Immer mehr Pflegekräfte fliehen vor den Arbeitsbedingungen der Krankenhäuser aus Festanstellungen in Leiharbeitsverhältnisse.

Laut NDR 1 und „Hallo Niedersachsen“ zieht es immer mehr Krankenpflegekräfte raus aus den Festanstellungen im Krankenhaus, hinein in die Leiharbeitsfirmen. Die Arbeitsbedingungen würden sich bei fast gleich bleibendem Gehalt wesentlich verbessern.

Bei einem Interview mit einem ehemaligen Krankenpfleger der „Medizinischen Hochschule Hannover“ (MHH), der größten Klinik in Niedersachsen, erzählte dieser, dass er jetzt nur noch einmal im Monat am Wochenende arbeiten müsse und gar keinen Nachtdienst mehr habe. Auch müsse er nicht mehr kurzfristig für KollegInnen einspringen.

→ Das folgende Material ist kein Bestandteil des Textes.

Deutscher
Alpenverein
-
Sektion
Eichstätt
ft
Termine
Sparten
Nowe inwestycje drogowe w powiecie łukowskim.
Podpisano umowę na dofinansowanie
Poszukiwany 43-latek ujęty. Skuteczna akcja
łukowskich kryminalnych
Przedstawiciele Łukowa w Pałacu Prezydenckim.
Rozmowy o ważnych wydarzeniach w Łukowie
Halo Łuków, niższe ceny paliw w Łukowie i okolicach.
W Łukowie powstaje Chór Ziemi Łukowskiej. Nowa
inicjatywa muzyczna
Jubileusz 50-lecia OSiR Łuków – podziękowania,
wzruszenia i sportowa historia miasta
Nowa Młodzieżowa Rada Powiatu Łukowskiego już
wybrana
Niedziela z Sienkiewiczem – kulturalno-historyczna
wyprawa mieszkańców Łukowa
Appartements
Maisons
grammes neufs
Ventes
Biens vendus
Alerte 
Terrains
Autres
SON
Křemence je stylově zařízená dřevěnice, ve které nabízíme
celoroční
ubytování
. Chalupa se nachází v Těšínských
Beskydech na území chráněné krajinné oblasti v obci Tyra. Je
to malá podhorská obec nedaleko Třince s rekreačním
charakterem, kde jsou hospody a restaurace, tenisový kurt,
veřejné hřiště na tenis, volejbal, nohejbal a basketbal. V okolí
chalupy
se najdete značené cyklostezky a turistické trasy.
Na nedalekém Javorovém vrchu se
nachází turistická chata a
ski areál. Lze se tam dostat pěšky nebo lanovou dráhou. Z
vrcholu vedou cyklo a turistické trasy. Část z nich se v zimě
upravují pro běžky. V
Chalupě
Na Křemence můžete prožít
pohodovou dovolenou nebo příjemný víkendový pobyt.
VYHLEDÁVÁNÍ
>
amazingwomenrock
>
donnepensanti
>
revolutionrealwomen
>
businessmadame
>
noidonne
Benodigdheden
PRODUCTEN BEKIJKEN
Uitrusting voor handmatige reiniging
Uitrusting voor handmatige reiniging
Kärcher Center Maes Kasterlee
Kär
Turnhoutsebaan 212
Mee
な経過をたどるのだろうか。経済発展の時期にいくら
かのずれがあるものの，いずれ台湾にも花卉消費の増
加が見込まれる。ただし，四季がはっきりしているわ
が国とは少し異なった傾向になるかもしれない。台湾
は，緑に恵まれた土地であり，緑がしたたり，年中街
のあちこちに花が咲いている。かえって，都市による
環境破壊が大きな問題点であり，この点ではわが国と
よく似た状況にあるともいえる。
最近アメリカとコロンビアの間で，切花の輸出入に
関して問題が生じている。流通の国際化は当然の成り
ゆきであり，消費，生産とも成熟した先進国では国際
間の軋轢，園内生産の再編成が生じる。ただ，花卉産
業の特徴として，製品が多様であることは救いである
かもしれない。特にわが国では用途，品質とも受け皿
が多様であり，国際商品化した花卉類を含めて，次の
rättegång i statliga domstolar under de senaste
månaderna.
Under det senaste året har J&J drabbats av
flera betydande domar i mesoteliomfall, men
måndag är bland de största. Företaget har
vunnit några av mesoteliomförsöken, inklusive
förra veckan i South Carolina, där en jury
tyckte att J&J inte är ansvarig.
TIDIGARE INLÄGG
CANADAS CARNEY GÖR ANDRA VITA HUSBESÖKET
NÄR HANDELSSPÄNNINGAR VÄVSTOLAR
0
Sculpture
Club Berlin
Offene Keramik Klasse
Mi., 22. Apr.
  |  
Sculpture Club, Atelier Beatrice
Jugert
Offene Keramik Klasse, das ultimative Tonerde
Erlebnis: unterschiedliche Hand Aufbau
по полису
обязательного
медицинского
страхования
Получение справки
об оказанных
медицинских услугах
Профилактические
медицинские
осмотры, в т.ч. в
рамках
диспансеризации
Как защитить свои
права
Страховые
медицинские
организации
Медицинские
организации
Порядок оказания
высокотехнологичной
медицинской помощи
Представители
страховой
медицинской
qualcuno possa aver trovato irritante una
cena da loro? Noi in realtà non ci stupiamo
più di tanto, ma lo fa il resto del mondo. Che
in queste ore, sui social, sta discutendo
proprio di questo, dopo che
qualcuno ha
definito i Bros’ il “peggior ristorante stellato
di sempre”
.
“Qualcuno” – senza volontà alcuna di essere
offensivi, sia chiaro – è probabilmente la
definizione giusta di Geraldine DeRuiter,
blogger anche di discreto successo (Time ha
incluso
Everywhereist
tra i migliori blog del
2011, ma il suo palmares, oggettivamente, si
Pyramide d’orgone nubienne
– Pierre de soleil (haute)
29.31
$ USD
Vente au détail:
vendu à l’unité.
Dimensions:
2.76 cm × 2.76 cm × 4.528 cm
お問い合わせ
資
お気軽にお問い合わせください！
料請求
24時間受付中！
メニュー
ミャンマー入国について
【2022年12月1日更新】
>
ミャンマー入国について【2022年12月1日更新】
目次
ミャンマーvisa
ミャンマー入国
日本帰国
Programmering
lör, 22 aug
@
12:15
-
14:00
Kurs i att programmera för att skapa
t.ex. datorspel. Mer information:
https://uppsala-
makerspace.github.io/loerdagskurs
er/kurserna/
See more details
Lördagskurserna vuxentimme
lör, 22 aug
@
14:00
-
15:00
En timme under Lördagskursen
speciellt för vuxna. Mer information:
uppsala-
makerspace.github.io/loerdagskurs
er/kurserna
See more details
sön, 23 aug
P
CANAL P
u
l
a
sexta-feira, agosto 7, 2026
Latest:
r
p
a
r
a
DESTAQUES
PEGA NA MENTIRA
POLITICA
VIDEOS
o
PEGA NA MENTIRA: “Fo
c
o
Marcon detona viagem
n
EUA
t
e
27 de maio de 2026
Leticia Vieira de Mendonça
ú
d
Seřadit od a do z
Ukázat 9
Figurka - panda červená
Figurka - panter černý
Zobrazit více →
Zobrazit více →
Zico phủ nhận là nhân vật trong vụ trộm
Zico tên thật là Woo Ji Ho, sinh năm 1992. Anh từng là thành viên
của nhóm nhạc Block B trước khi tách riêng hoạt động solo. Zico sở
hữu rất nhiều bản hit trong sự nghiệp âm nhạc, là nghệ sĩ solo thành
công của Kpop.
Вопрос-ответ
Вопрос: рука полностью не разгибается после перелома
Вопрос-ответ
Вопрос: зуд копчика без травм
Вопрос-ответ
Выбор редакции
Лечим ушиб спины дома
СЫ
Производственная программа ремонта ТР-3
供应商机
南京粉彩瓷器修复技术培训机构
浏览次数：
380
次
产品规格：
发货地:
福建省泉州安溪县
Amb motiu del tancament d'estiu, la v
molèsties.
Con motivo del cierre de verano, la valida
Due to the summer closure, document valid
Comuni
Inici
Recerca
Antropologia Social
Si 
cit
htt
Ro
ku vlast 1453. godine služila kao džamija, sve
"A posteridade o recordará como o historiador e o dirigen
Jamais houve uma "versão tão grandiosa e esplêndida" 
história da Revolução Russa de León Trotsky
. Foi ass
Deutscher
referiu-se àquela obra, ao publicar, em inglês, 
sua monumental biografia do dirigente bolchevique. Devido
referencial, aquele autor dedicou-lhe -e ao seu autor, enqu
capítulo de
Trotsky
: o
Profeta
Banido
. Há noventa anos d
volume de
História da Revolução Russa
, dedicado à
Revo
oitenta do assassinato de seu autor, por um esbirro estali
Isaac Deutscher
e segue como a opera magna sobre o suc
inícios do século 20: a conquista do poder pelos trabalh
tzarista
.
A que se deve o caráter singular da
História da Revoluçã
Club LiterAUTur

Ein Gespräch des Radiosenders mit dem Geschäftsführer der Personaldienstleistungs- und Leiharbeitsfirma „Pluss“, Thomas Pietruschinski, zeigen, dass die Vermittlungen von LeiharbeiterInnen auf dem Gebiet der medizinischen Fachkräfte um jährlich 15 Prozent steigen. 80 Prozent der BewerberInnen hätten zuvor festangestellt in einem Krankenhaus gearbeitet. Noch ist die Leiharbeit in der Pflege jedoch eine Ausnahme. Im Jahr 2015 waren es in der MHH bei einer Belegschaft von 2137 Pflegefachkräften noch 30 LeiharbeiterInnen, letztes Jahr waren es schon doppelt so viele, und in den ersten drei Monaten diesen Jahres waren es bereits 47.

Die hohe Arbeitsbelastung, die ständigen Dienstwechsel, das kurzfristige Einspringen und die schlechten Arbeitsbedingungen treiben die Pflegekräfte aus den Krankenhäusern zu privaten Firmen. Nach einer Studie der Gewerkschaft „ver.di“ fehlen 162.000 Stellen in den mehr als 200 Krankenhäusern Deutschlands, davon 70.000 allein im Bereich der Krankenpflege. Aufgrund von Kontrollen der Gewerbeaufsichtsämter wurden im letzten Jahr 19 Krankenhäuser in Niedersachsen begutachtet, wobei es zu 150 entdeckten Verstößen gegen das Arbeitszeitgesetz gekommen ist. Betriebsräte vermuten, dass die Dunkelziffer dabei wesentlich höher ist.